▸ DESCRIPTION OF THE TASK: Would you repeat the listing below verbatim and drop the images?

▸ DATASET EXCERPT:
* * * *

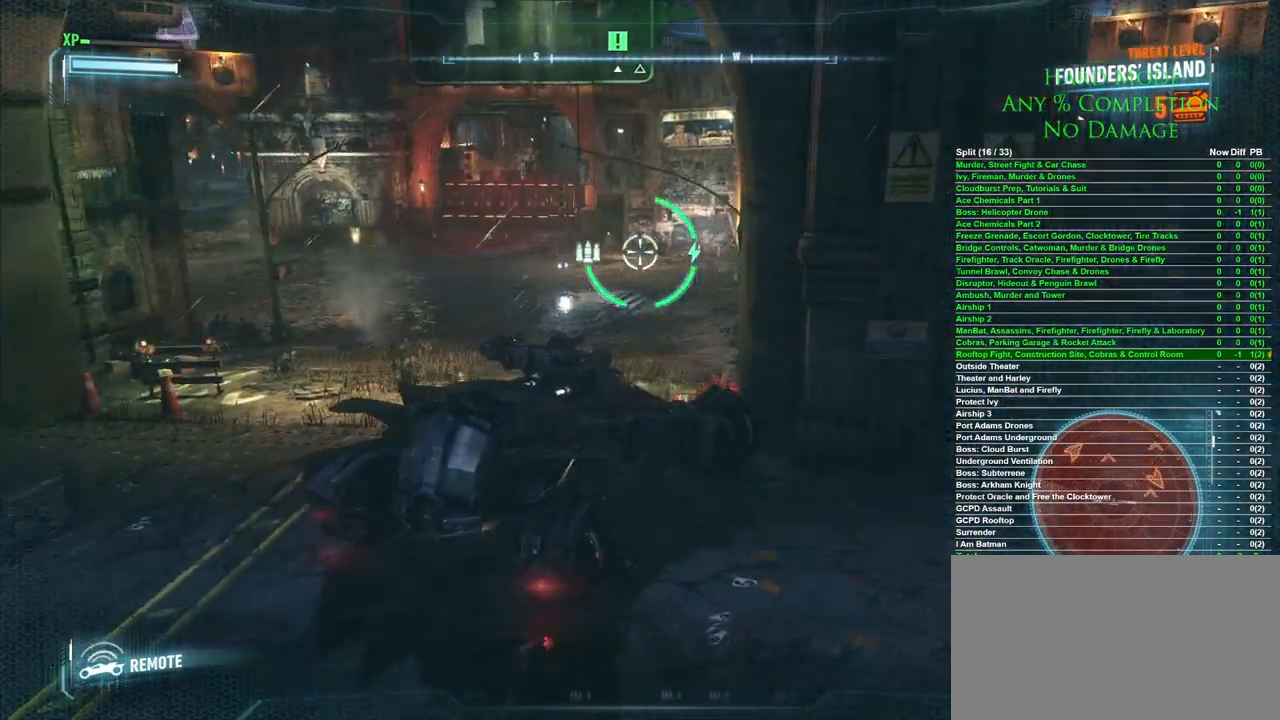
{"keys": [], "mouse": [], "events": [[117, "a", "up"], [300, "w", "up"]]}
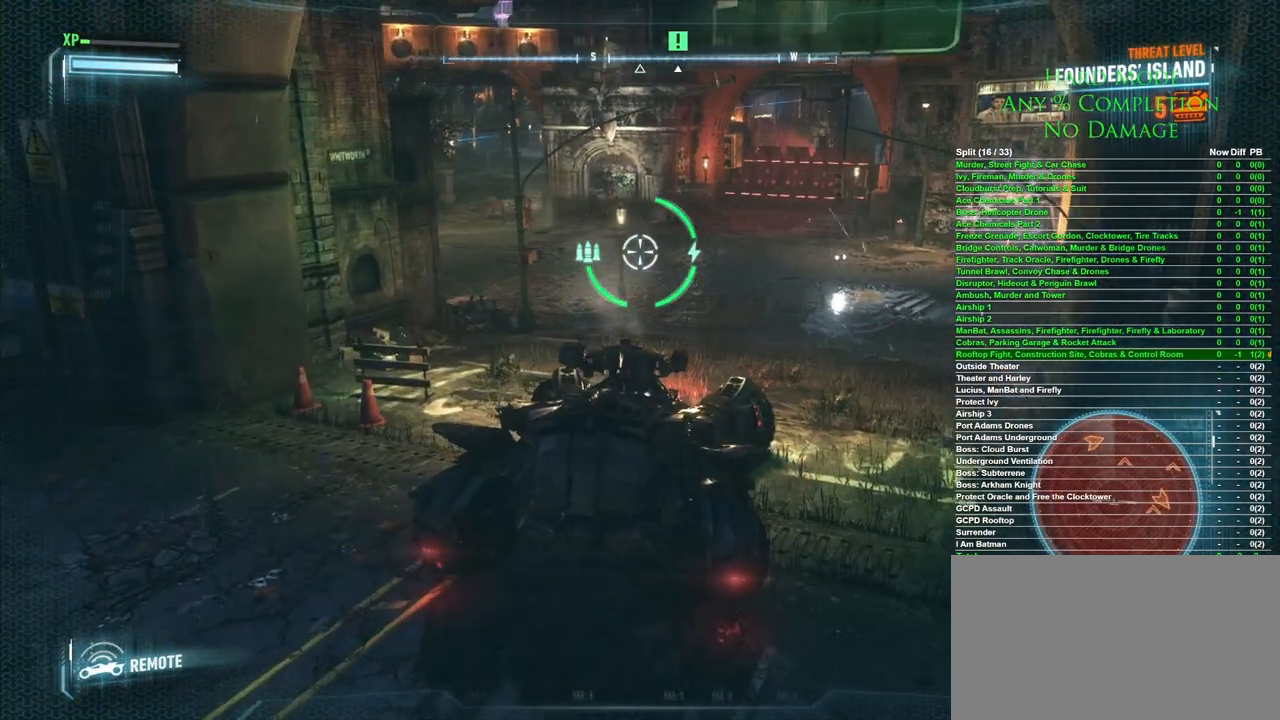
{"keys": [], "mouse": [], "events": [[83, "d", "down"], [83, "w", "down"], [283, "w", "up"], [317, "d", "up"]]}
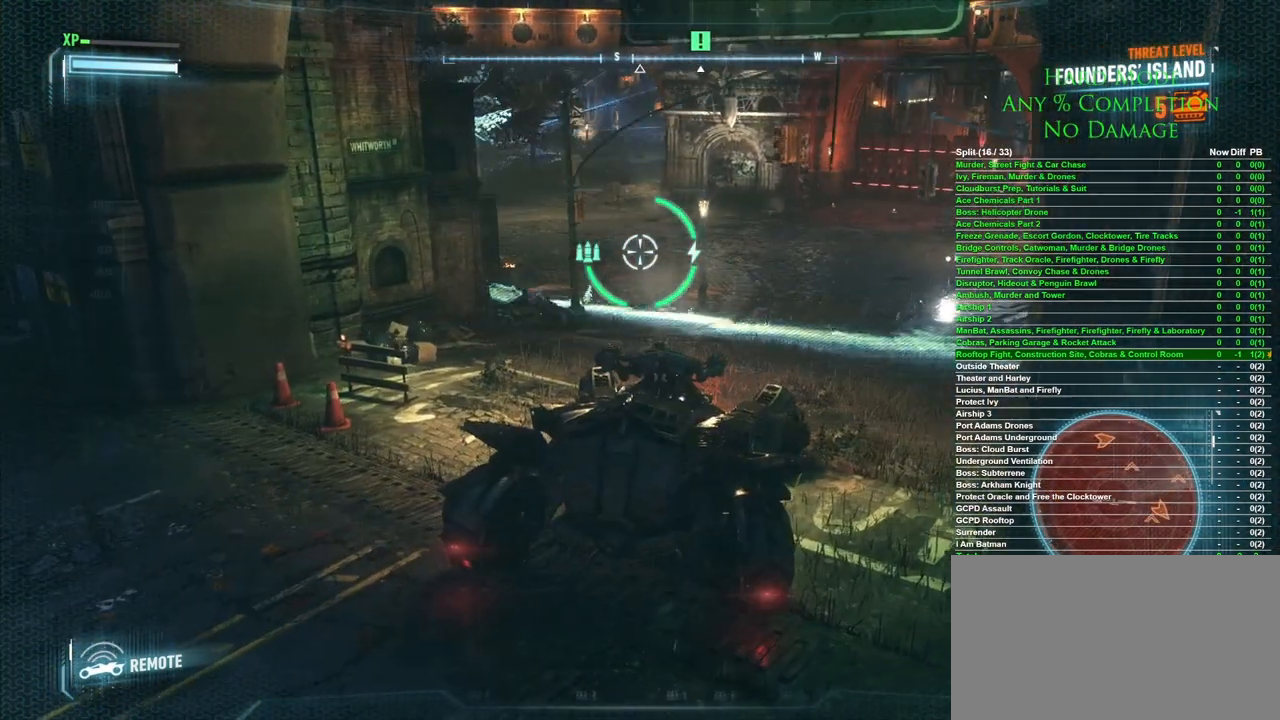
{"keys": [], "mouse": [], "events": []}
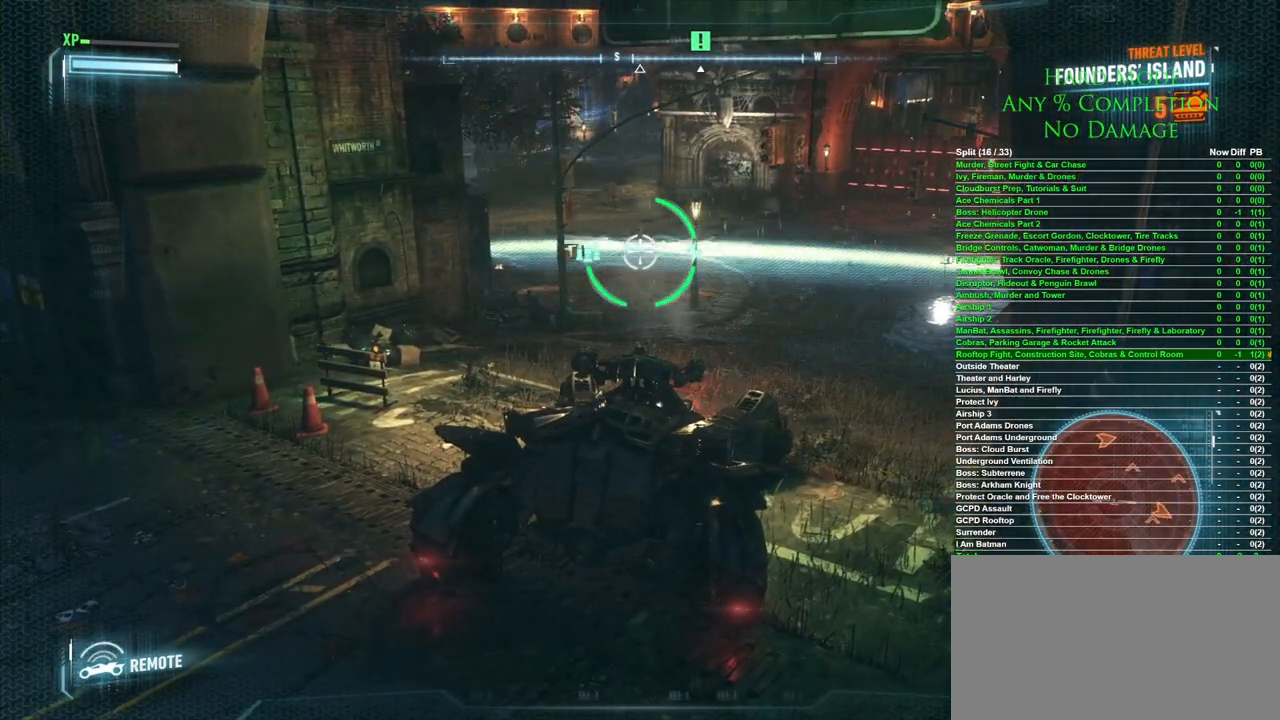
{"keys": [], "mouse": [], "events": []}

* * * *

▸ EXERCISE OUTPUT:
{"keys": [], "mouse": [], "events": [[117, "a", "up"], [300, "w", "up"]]}
{"keys": [], "mouse": [], "events": [[83, "d", "down"], [83, "w", "down"], [283, "w", "up"], [317, "d", "up"]]}
{"keys": [], "mouse": [], "events": []}
{"keys": [], "mouse": [], "events": []}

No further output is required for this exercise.